Markets aren't hierarchies. Private property, on the other hand, does impose a hierarchy; and markets without regulation inevitably are destroyed by capture by powerful firms.
And privately owned firms are extremely hierarchical.
Political Compass Memes is the most accurate model humanity has ever invented to effectively categorize politics.
The Political Compass, also known as the Nolan Chart, is used in political science to map political ideologies on a left/right and authoritarian/libertarian grid. The memes are just using that template.
https://en.wikipedia.org/wiki/The_Political_Compass
https://en.wikipedia.org/wiki/Nolan_Chart
How would socialism organize and maintain order among millions of people without authority?
Average tankie fellow-traveler pretending to not know what authoritarianism means.
That doesn’t answer my question. I know what authoritarianism is. How would a socialist society maintain order without authority? And how do you prevent that maintenance from becoming authoritarian?
Your question was "How would a socialist society operate without authority???" in response to a comment about authoritarianism being bad.

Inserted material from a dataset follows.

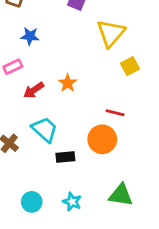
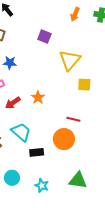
yellow square: (130, 66) -> (84, 85), turned 32
cyan circle: (32, 202) -> (12, 178), moved

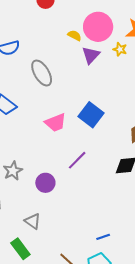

Do you really think you're fooling anyone with this disingenuous bullshit? I suppose you must think so, to continue trying it.

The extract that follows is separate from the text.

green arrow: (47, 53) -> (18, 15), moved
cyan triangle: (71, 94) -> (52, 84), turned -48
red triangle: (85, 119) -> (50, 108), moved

It’s a genuine question that informs my opinion on this topic.
Authority != Authoritarianism. The fact that you're purposefully conflating the two. Doesn't say anything good about you.
Sorry. Didn’t communicate effectively. I understand the difference. I just don’t see how societies can be organized without a form of authority. And if authority exists, at what point does it become authoritarianism, especially in larger communities and regions.
Again a non genuine response. Being anti-authoritarian does not mean rejecting authority completely.
Anarchists still recognize and vest authority in people. But their structures are very flat localized, and based in consent. Leninists and fascists concentrate authority and power in singular leaders and parties at a state level, who rule by fiat without consent.
It’s difficult to contemplate the valid points you raised after condemning my response as non genuine. I am not opposed to anarchism, in fact ( although I could be mistaken), I imagine communism is anarchism realized. It’s the transition from capitalism to socialism that derails this vision. How do we get there from here. We can’t just abolish the money, classes and hierarchies without chaos and suffering. There will have to be an authority during this transition. This authority will be considered authoritarian to the many millions of people it organizes. If you have a framework for how anarchism can maintain order and organize millions of people I’d like to read and understand it.
Non genuine was simply the kindest most nice way I had to put it. Whether I'm wrong or right in my perception of you as being someone more intelligent than the arguments you're making. The fact is you are equating two different things. Authoritarianism has a relation to Authority absolutely. However you can have authority without authoritarianism. But not the other way around.
Communism absolutely would be and realization of some of anarchism's ideals. But what does that have to do with portraying Authority and authoritarianism as being the same? And does it need to be pointed out that Marcus leninists are not communists. And never have been.
Maybe I’m not more intelligent than the arguments I’m making, but that shouldn’t invalidate my query. I was trying to elucidate how investment in authority could be perceived as authoritarian. Anarchism is a viable ideology and should not be dismissed. It is effective with groups and regions. But can it maintain and organize a society of millions in a country? That remains to be seen. There is a reason burgeoning socialist societies gravitate to Marxist-Leninist-Maoism. Because it has been done. There is a framework. Anarchism needs to show that it can organize a country to offer an alternative. I suspect, maybe capriciously, that if Anarchism was to govern a nation that it might defer to authoritarianism to maintain efficiency. I would like to find out.
trotsky had some ideas about that. and because of those ideas, he had to be killed.